Butter a 13x9x2” glass baking dish.  Whisk milk, eggs, thyme, salt and pepper in large bowl to blend.  Add sun-dried tomatoes, sausage, bread, onion, and Parmesan cheese and stir to blend.  Transfer to prepared dish.  Cover and refrigerate at least 4 hours or overnight.

Preheat oven to 375F.  Bake strata uncovered until puffed and golden brown, about 45 minutes.  Sprinkle with mozzarella, goat cheese, and bake until mozzarella melts, about 5 minutes.  Transfer pat to rack and cool 5 minutes.  Sprinkle with parsley.


----------



## mudbug (Dec 7, 2004)

Boy, does this sound tasty, PA.  Not sure I can get the termaters without the packing in oil, but I will go a-hunting.


----------



## PA Baker (Dec 7, 2004)

Thanks!  I haven't made it yet, but want to.  DH wouldn't get too excited about this and I'm afraid if I sit down to a whole pan of it, I'll just keep eating!   

I've seen the tomatoes in stores around here sold dried in bulk (just scoop out what you want) in the produce area by the other tomatoes.  I've also seen, but haven't tried, some that come in a sealed plastic tray.  They don't look dry (sort of look squishy) but aren't packed in oil.


----------



## mudbug (Dec 7, 2004)

PA Baker said:
			
		

> I'm afraid if I sit down to a whole pan of it, I'll just keep eating!



Let's just add this to the "Treat Yourself" thread crewsk started.   :twisted:


----------



## PA Baker (Dec 7, 2004)

Sounds like a plan!  But oh, would I be sick!  Seriiously though, how do you think this would freeze?


----------



## mudbug (Dec 7, 2004)

mmmmmm....not sure.  The eggs, cheese, and bread have me worried.  Altho if it's cooked first, it may be OK.


----------



## PA Baker (Dec 7, 2004)

Yeah, I was afraid it might get either mushy or rubbery.  Neither would be good.


----------



## crewsk (Dec 7, 2004)

I know it's not the same thing but I have frozen a breakfast cass. that had eggs, cheese, & bread with good results.

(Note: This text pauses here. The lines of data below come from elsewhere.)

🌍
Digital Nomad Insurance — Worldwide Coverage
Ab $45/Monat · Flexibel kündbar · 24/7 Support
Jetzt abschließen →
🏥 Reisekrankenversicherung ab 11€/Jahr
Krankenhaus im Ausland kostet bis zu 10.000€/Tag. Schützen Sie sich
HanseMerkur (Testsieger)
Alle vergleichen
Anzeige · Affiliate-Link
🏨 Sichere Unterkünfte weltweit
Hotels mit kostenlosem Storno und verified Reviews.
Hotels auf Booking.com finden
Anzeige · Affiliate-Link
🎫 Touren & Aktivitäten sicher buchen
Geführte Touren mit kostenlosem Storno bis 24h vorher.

So I would think that this would freeze well too.


----------



## mudbug (Dec 7, 2004)

Okay, den.  Better eat it all in one sitting!


----------



## mudbug (Dec 7, 2004)

Or listen to crewsk.....


----------



## PA Baker (Dec 7, 2004)

crewsk said:
			
		

> I know it's not the same thing but I have frozen a breakfast cass. that had eggs, cheese, & bread with good results. So I would think that this would freeze well too.



Yes, I'll listen to crewsk--she's the resident breakfast specialist!  Do you freeze after baking?


----------



## crewsk (Dec 7, 2004)

Yes, I freeze after baking. Thank you for the compliment!


----------